Si l'emploi d'agents de l'EPV pour la surveillance des montages d'exposition d'art contemporain par exemple pourrait être réduit à l'avenir, la présence de ces agents demeurera requise pour l'accès au domaine et aux espaces muséographiques, dans le respect des missions statutaires de l'établissement public et des dispositions relatives à la prévention des risques d'incendie et de panique dans les établissements recevant du public.
4 - « Appliquer les procédures de mise en concurrence en matière d’achats, conformément aux dispositions de l’ordonnance du 6 juin 2005 relative aux marchés passés par certaines personnes publiques ou privées non soumises au code des marchés publics »
Le travail préalable à la rédaction d'un guide d'application des règlements de marché pour CVS et à sa mise en application est en cours depuis avril 2014. En particulier, la mise en œuvre actuelle de l'ordonnance du 6 juin 2005 par plusieurs théâtres ou entreprises de spectacle d'activité similaire à CVS a été comparée de sorte de profiter des expériences acquises et définir des seuils de gestion pertinents. L'entrée en vigueur du règlement pour CVS sera effective en 2015.

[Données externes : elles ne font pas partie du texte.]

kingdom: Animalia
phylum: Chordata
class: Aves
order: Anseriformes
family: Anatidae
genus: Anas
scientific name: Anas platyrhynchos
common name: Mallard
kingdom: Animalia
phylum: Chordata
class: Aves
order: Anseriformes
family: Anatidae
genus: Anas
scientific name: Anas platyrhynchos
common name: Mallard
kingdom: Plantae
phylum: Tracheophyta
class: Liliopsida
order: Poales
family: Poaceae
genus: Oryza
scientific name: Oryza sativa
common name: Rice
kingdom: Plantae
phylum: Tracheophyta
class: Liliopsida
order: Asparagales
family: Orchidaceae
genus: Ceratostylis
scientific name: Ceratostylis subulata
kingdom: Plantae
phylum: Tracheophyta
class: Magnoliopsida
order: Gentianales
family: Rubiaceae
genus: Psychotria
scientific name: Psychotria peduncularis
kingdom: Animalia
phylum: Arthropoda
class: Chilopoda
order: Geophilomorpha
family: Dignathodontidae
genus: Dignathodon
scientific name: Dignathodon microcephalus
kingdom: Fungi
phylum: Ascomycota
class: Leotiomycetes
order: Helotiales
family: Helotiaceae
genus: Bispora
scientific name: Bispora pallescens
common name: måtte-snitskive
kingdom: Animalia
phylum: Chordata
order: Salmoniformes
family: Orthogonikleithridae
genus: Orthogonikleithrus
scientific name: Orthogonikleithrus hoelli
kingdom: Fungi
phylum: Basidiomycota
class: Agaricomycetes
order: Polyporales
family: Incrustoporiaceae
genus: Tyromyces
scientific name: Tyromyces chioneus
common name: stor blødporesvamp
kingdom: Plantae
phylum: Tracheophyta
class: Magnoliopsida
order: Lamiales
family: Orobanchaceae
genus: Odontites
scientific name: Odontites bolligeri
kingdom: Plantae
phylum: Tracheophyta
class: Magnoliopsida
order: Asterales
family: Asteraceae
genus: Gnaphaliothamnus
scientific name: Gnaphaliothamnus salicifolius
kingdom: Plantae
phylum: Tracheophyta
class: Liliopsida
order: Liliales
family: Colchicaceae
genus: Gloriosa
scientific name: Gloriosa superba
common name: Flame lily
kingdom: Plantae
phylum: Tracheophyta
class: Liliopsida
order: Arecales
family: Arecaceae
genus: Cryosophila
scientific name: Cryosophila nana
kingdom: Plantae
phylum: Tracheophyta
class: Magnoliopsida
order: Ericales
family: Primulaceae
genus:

1 Cour des comptes, Référé, La gestion de l’établissement public du musée et du domaine national de Versailles et de sa filiale Château de Versailles Spectacles. 24 septembre 2010, 6 p., disponible sur www.ccomptes.fr
2 Spectacles permettant de voir les jets d’eau des fontaines du parc au son d’une musique baroque avec accompagnement de feux d’artifice pendant les représentations nocturnes.
3 Sans tenir compte de la quote-part des frais généraux de la société qui pourrait être imputée à cette activité pour déterminer son coût complet.
4 Consacrées à Takashi Murakami en 2010, à Bernar Venet en 2011, à Joana Vasconceslos en 2012 et Giuseppe Penone en 2013, puis à Lee Ufan en 2014.
5 L’accès à ces expositions est inclus dans les billets normaux d’accès au Château et aux jardins.
6 Le résultat net annuel a été compris entre 10 000 et 60 000 € pendant la période 2010-2013.
7 Ce montant exceptionnel s’explique par un mécénat important pour l’exposition Murakami reçu par directement CVS alors que les principales ressources de mécénat liée aux expositions d’art contemporain ont été perçues par l’EPV les trois années suivantes.
8 Le déficit serait encore supérieur selon une méthode en coûts complets.
9 En majorité pour des manifestations organisées par CVS mais aussi dans le cadre de locations d’espaces ou d’opérations de mécénat.
10 En l’état actuel, la révision du décret et de son arrêté d’application à l’étude au ministère de la culture et de la communication ne porte pas sur cet aspect.
11 Les principaux sont la société par actions simplifiée (SAS) Pleyel, créée par la Cité de la musique pour gérer la salle Pleyel, les sociétés anonymes du Théâtre du Vieux Colombier et du Studio-Théâtres, rattachées à la Comédie française, la société Opéra de Paris Production créée récemment par l’Opéra de paris pour gérer ses activités de production audiovisuelle, ou l’Agence France-Muséums, filiale de douze établissements publics culturels nationaux pour mener à bien le projet du Louvre-Abou Dabi.